→ **ИСХОДНЫЙ ТЕКСТ**:
Однажды, подъезжая к дому под деревьями, Гете заметил треуголку и сразу узнал того, о ком он старался все эти дни не думать. Во дворе рядом с Лоттой стоял советник Кестнер, который недавно вернулся из поездки в Ганновер. Мелькнула мысль: как хорошо, что он не был при их встрече. У Гете еще оставалось время, чтобы повернуть назад, но вместо этого он поклонился. Перед ним стоял жених его Лотты, прилежный и беззаботный служащий, с ровными, спокойными движениями, сдержанный и на немецкий манер абсолютно невозмутимый. Видимо, в силу этих же причин он станет потом безупречным супругом, отцом многочисленного семейства.

Кестнер учтиво ответил на приветствие, затем, протянув руку, другой обнял его как брата. Лицо Лотты озарилось улыбкой. В этот момент возникло странное вецларское трио – все трое отныне стали неразлучны. И в самом деле, это был странный любовный союз.

→ **ЗАПИСАННЫЕ ДАННЫЕ**:
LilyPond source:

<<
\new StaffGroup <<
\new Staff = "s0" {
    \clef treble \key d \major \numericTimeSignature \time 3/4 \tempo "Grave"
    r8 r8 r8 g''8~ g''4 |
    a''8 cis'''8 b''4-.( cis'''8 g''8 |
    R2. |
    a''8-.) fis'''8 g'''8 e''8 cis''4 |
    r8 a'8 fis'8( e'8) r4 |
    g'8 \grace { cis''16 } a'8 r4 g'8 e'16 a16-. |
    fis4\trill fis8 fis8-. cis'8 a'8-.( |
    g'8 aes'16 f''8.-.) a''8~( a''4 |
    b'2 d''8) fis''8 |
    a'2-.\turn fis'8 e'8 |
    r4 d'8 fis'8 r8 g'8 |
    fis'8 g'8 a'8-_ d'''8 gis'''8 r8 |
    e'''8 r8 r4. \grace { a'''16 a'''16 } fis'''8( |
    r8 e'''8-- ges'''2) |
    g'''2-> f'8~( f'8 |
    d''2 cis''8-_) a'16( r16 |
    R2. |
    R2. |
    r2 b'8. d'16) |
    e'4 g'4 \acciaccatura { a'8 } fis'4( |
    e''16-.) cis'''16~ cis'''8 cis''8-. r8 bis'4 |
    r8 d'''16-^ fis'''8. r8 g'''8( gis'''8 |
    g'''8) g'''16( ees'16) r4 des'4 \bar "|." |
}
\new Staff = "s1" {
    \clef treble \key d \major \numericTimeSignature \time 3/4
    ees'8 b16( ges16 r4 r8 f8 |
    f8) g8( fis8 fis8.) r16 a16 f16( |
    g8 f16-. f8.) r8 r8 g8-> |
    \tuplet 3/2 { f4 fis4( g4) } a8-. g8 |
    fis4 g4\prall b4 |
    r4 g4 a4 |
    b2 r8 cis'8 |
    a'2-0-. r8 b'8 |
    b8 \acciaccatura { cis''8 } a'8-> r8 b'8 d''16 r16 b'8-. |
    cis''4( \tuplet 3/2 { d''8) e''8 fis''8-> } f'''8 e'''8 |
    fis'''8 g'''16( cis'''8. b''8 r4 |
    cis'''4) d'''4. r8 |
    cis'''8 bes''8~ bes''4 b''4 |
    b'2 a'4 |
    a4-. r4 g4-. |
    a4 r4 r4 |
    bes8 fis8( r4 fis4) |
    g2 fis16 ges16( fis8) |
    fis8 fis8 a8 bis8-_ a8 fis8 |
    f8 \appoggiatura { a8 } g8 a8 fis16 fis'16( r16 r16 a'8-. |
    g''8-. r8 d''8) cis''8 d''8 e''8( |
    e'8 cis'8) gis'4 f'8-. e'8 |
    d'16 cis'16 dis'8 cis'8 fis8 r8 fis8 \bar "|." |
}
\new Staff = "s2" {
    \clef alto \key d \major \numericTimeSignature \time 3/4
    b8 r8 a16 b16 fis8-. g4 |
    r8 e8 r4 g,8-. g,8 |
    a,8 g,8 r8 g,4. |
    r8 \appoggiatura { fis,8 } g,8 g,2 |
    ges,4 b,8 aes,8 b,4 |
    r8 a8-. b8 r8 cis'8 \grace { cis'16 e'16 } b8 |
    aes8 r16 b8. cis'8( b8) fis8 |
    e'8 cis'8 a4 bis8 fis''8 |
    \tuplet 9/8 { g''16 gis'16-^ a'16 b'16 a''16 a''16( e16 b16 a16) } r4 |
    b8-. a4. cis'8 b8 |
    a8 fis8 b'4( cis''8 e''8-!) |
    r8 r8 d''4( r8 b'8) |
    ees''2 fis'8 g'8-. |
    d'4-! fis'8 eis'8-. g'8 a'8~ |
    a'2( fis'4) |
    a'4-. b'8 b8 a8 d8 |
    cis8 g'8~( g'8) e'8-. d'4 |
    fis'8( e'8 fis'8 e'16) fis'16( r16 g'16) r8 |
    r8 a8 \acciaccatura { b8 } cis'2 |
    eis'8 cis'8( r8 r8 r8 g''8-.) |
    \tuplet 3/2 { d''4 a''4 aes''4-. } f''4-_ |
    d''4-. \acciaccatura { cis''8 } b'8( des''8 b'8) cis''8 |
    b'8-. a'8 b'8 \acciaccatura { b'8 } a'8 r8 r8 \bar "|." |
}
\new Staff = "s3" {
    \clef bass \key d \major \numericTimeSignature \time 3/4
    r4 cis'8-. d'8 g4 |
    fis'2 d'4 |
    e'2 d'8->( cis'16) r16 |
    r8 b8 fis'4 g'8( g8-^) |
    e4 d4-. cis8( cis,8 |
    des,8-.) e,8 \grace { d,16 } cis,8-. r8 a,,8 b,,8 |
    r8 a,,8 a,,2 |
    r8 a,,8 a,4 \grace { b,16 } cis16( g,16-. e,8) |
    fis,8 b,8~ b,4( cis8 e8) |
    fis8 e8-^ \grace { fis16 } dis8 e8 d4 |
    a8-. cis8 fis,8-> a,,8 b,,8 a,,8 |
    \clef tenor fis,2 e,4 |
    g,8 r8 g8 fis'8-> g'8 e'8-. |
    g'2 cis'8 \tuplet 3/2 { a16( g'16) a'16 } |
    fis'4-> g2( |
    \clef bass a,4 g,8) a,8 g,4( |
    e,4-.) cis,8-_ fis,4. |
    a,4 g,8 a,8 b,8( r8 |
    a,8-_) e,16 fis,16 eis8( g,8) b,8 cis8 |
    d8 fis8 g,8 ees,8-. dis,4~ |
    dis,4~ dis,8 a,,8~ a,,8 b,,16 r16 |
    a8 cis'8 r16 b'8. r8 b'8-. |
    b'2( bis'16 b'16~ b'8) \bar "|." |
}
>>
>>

→ **ЗАДАНИЯ**:
a: Откуда недавно вернулся советник Кестнер, судя по отрывку о Гете?
b: Скопируйте из отрывка о Гете фрагмент между словами «Кестнер учтиво ответил» и «странный любовный союз.» включительно.
Данные взяты из другого источника.

→ **РЕШЕНИЯ ЗАДАНИЙ**:
a: Из поездки в Ганновер.

b:
Кестнер учтиво ответил на приветствие, затем, протянув руку, другой обнял его как брата. Лицо Лотты озарилось улыбкой. В этот момент возникло странное вецларское трио – все трое отныне стали неразлучны. И в самом деле, это был странный любовный союз.